**Prompt A:**
Print the passage about Amanda word for word, from "She did not" up to and including "guineas a week.".

**Selection:**
•••••

That was Amanda in her best. But for ordinary wear she had what she called her working clothes, in which she looked ten years younger than her age.   In that costume “her slender figure was covered by an old brown jersey and skirt which had shrunk with much washing until they clung to her like a skin.” And she really worked.

 She lived, with brother, sister, and aunt, in an ancient Suffolk mill-house.  After darkening the room, so as to minimise its shabbiness, Amanda interviewed – only partly realising that they were heroes, and that one of them was the celebrated Albert Campion, a private detective second only in whimsy to Lord Peter himself – two young men who had come in search of lodgings.

 She did not simper or ogle the young men. She was not “sweet.”  No, she spoke up as if she knew all the needs of heroes.  “The food is good,” she said. “Home-cooked and – er – liberal.  If you are delicate, the water is very good here. You can have as much milk and butter and eggs as you can eat….All the rooms want doing up a bit, but the beds really are good.  And the food really could be absolutely marvellous if you did pay three guineas a week.

•••••

**Raw data:**

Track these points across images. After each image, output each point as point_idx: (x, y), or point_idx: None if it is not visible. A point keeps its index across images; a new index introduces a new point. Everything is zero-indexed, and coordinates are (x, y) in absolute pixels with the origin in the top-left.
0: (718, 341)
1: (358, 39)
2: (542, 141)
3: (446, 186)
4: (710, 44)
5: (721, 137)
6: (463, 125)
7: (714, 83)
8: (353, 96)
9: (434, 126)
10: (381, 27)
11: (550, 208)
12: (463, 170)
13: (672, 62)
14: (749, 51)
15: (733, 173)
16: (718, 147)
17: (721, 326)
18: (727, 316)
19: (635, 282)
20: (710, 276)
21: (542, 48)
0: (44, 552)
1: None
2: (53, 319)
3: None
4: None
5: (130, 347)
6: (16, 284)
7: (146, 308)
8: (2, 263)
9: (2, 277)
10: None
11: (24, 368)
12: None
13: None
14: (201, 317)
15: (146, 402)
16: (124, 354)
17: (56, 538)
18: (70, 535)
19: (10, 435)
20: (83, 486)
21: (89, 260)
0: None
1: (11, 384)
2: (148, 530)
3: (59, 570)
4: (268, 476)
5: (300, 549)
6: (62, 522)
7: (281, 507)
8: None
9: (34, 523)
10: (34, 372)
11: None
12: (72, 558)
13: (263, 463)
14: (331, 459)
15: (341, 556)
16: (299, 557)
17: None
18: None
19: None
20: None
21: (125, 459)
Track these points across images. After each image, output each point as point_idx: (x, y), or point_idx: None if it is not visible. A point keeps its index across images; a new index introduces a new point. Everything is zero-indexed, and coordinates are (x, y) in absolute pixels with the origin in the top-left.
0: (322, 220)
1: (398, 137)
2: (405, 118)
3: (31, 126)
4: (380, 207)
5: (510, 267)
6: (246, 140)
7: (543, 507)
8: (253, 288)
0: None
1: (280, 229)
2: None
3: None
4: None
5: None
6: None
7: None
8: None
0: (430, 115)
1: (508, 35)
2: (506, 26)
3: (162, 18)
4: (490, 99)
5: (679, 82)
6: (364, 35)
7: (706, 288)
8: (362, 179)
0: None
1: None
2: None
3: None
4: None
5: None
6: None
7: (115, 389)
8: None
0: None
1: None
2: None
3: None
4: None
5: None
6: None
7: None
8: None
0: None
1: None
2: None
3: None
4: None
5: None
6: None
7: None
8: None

•••••

**Prompt B:**
Update the records from their first line up to and including the line with "2: (542, 141)" by changing "top-left" to "upper-left" and leaving everything else as it is. Give back only those lines.

**Final answer A:**
She did not simper or ogle the young men. She was not “sweet.”  No, she spoke up as if she knew all the needs of heroes.  “The food is good,” she said. “Home-cooked and – er – liberal.  If you are delicate, the water is very good here. You can have as much milk and butter and eggs as you can eat….All the rooms want doing up a bit, but the beds really are good.  And the food really could be absolutely marvellous if you did pay three guineas a week.

**Final answer B:**
Track these points across images. After each image, output each point as point_idx: (x, y), or point_idx: None if it is not visible. A point keeps its index across images; a new index introduces a new point. Everything is zero-indexed, and coordinates are (x, y) in absolute pixels with the origin in the upper-left.
0: (718, 341)
1: (358, 39)
2: (542, 141)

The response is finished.